One thing I really never expected from him is how he gets at night. When the sun sets it upsets what's left of him. He curls up into a ball in the corner of his room while he's all alone in the dark. He gets caught up in his own mind and it's honestly pretty scary. He told me some of the things that go through his head.

I'll sit there and think for a good hour or two all the way up to all night. I might not sleep at all when I get so caught up in my own mind. It's a dark abyss that's almost impossible to scale out of.

I'll find myself thinking that I'm just not worth it. I'll think that I don't have a purpose. I'll think that no one cares. It sounds stereotypical but that's what I think.

I start to feel as if I'm this over dramatic kid who just bitches too much. I feel like if I tell anyone how I feel they'll laugh and judge me. I feel like it's just wasting their time when I reach out for help.

I felt worse and worse for my boyfriend with every sentence he said. They got continually more and more depressing. He really feels like I do sometimes.

It makes me feel a deeper connection with Shawn. Sure, I know people who are depressed and feel worthless, but when it's someone you actually care about and can talk to at any moment of the day, it makes you feel just a bit more relatable with them. It makes me feel safer knowing he deals with the same demons.

The problem is, my demons have gotten worse. His have just started surfacing again after mine went away. His can be controlled with his own will but mine surged back up out of no where.

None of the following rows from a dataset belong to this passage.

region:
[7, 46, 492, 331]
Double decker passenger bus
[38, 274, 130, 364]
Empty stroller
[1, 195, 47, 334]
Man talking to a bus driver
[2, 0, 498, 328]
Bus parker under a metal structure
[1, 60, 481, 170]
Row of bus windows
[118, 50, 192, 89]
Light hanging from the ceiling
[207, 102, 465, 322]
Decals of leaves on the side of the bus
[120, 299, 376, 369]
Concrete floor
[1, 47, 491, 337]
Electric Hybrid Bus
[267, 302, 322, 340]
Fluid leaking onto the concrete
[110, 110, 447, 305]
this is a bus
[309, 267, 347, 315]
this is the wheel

I haven't told Shawn this, but, every night I'll stare at my ceiling and contemplate killing myself. I hear these voices coming from all around me that are chanting the same things.

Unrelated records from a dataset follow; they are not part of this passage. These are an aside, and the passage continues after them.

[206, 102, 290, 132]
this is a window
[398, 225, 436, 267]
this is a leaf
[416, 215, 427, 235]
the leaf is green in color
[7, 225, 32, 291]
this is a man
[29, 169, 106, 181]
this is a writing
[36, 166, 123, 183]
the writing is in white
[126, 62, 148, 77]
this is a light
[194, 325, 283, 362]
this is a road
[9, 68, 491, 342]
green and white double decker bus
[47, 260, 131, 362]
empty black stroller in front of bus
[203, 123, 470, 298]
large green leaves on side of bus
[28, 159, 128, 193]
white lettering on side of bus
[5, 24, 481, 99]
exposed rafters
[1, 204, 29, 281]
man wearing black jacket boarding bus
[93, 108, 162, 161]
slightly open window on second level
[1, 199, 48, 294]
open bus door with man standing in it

Do it. Just do it already. You're not worth the air you breathe. You're a waste of space.

I start to look around my room and I'll see these shadowy figures in the corners. They seem to be staring at me. They're where the voices are coming from. The darkest parts of my brain are telling me what to do.

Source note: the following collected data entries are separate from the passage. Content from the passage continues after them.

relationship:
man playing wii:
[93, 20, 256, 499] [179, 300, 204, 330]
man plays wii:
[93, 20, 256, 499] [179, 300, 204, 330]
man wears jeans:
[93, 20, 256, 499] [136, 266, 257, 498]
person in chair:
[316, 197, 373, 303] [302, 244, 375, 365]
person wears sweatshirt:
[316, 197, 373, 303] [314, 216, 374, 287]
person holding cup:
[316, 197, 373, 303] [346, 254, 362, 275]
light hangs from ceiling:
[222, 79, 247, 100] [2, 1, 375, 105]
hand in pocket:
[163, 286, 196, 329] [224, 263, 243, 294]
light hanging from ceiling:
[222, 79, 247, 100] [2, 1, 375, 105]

I haven't told Shawn because he has his own problems; I don't want to be a burden. I have been struggling with them, badly, for the last month. I wake up, I feel sad, and feel like I should end it. I go through the day, get treated like shit, and think about ending it. I go home, get yelled and screamed at, go to my room and I cry. I think about ending it all throughout the day.

I can't deal with these thoughts myself, I've thought about slipping. I've thought about cutting or drugs or alcohol. I've thought about throwing away the promises me and Shawn share just to make the voices go away.

Every time I think about it, I remember what Shawn told me.

Princess, you're so much more then you think. You're so much better then what you used to be. You don't need a high to escape and you don't need to drown your feelings in vodka. There's no need to tear away at your skin just to feel something else for a few minutes. You've managed to quit all that and put it in the past; You're so much stronger now. You don't need the vices you once had, you know it. I will be here with you every step of the way to make sure you're okay. If you ever feel like you might slip, call me, text me, Skype me, I don't care, just get ahold of me. Promise me you'll never go back to your old ways, Violet.

I whispered "I promise" to myself and looked down at my desk. I've missed the lecture the teacher delivered but didn't care.

After the class was over, I finally decided to speak to someone about it. I went to Mr.Harn and told him everything. All he did was hold me and bring me to the schools councilor. He told her the story I was able to utter. She called my mother and arranged for me to be put into therapy.

I spoke with her for half an hour.

"You've been through way to much for a girl your age!" She said in astonishment.

"I know." I replied.

"How are you alive?" She asked with both worry and curiosity.

"I honestly don't know." I spoke the truth.

How am I still alive?

I thought about it long and hard and ignored the therapist.

I'm only alive because he came back into my life.